Numa primeira fase, irá reservar as vagas disponíveis para médicos
brasileiros. Numa segunda fase, irá oferecer os postos remanescentes a
estrangeiros interessados. Conforme apurou ISTOÉ, universidades e
centros de pesquisa serão chamados a auxiliar no exame e na integração
dos médicos de fora. Não é só. Numa operação guardada em absoluto
sigilo, o Ministério da Defesa também foi acionado para elaborar um
plano de deslocamento e apoio aos profissionais – estrangeiros ou não –
que irão trabalhar na Amazônia e outros pontos remotos do País, onde as
instalações militares costumam funcionar como único ponto de referência
do Estado brasileiro – inclusive para questões de saúde. O apoio militar
prevê ainda um período de treinamento básico de selva com 24 dias de
duração.
Uma primeira experiência, ocorrida no início do ano, é ilustrativa do
que deve acontecer. Em busca de médicos para 13 mil postos abertos em
pontos remotos de 2,9 mil prefeituras do país, mas reservados
exclusivamente a brasileiros, o Ministério da Saúde mal conseguiu
preencher 3 mil vagas, ainda que oferecesse uma remuneração
relativamente convidativa para recém-formados, no valor R$ 8 mil
mensais, o equivalente a um profissional de desempenho regular em
estágio médio da carreira. Essa dificuldade se explica por várias
razões. Poucas pessoas nascidas e criadas nos bairros de classe média
das grandes cidades do País, origem de boa parte dos médicos
brasileiros, têm disposição de abandonar amigos, família e todo um
ambiente cultural para se embrenhar numa região desconhecida e inóspita.

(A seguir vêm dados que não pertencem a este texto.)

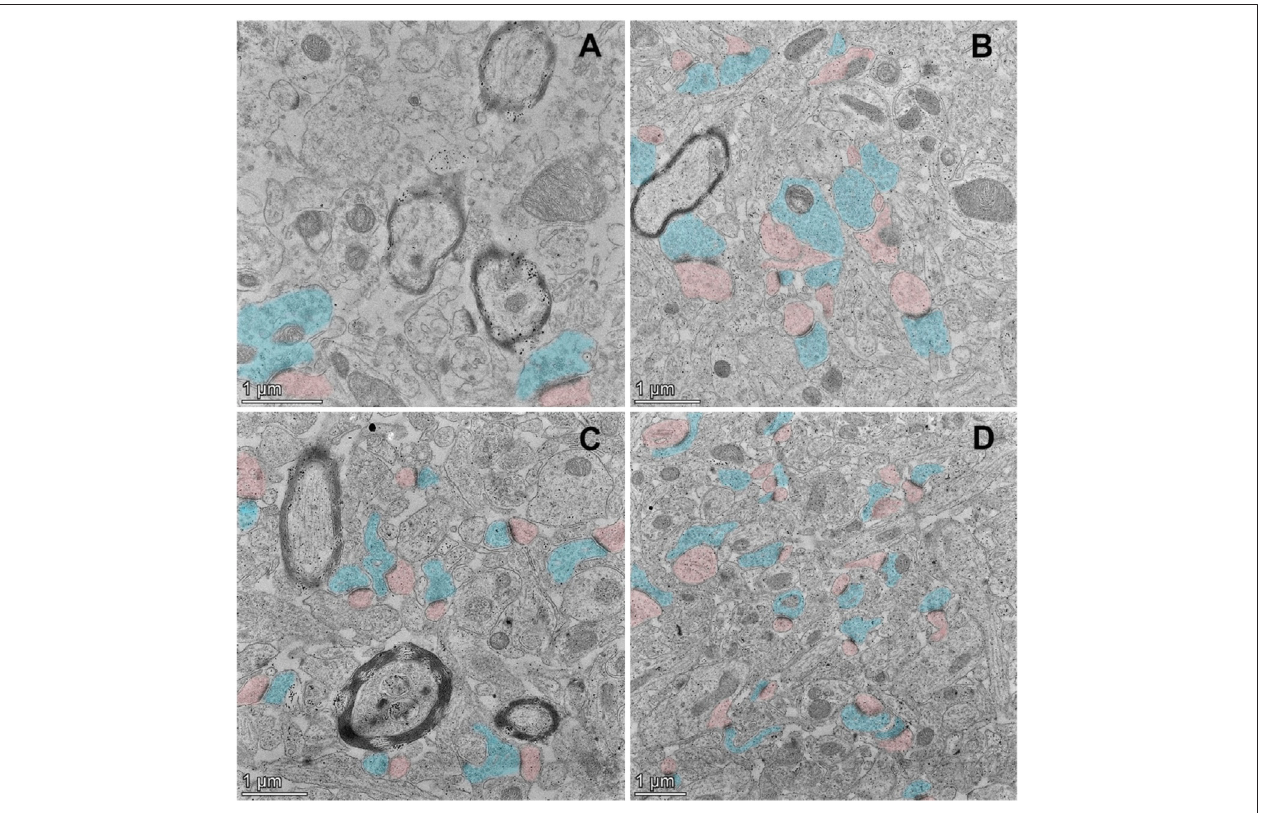
FIGURE 3 | TEM ultrastructural study on murine hippocampal CA1 region. The TEM micrographs of aged control mice (A) , young control mice (B) , and aged Pls- fed mice (C,D) . Pre-synaptic terminals are marked with blue color, and post-synaptic domains with pink color. The synaptic loss, synaptic degradation and deterioration were observed in aged controls (A) . On the contrary, abundant synaptic vesicles are present in the pre-synaptic terminals (marked in blue) of young controls (B) . There is a pronounced increase in the numbers and density of synapses in aged Pls-fed murine hippocampus with moderate numbers of synaptic vesicles (C,D) . Bars = 1 μ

Isso vale não só para médicos, engenheiros, advogados, mas também para
jornalistas.
O motivo essencial, contudo, reside numa regra econômica que regula boa
parte da atividade humana, inclusive aquela que define chances e
oportunidades para profissionais de saúde – a lei da oferta e a procura.

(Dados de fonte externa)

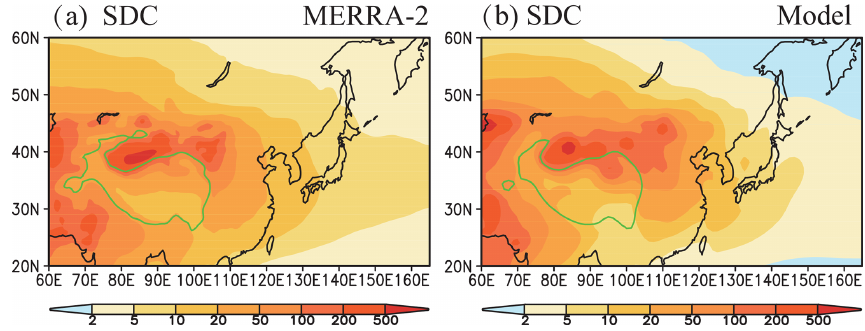
Figure 2. (a) Spatial distribution of the MAM mean surface dust concentration (SDC,µgm − 3 ) for the 30 model years and (b) for the years 1980–2008 derived from MERRA-2. The green-contour area indicates the plateau above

Em função da elevação da renda da população e também de uma demografia
que transformou o envelhecimento numa realidade urgente, nos últimos dez
anos assistiu-se a uma evolução curiosa no universo da saúde
brasileira. Formou-se a demanda por 146 mil novos médicos, no Brasil
inteiro, mas nossas universidades só conseguiram produzir dois terços
dessa quantia, deixando um déficit de 54 mil doutores ao fim de uma
década. Num sintoma desse processo, os vencimentos dos médicos
brasileiros ocupam, hoje, o primeiro lugar na remuneração de
profissionais liberais, superando engenheiros e mesmo advogados.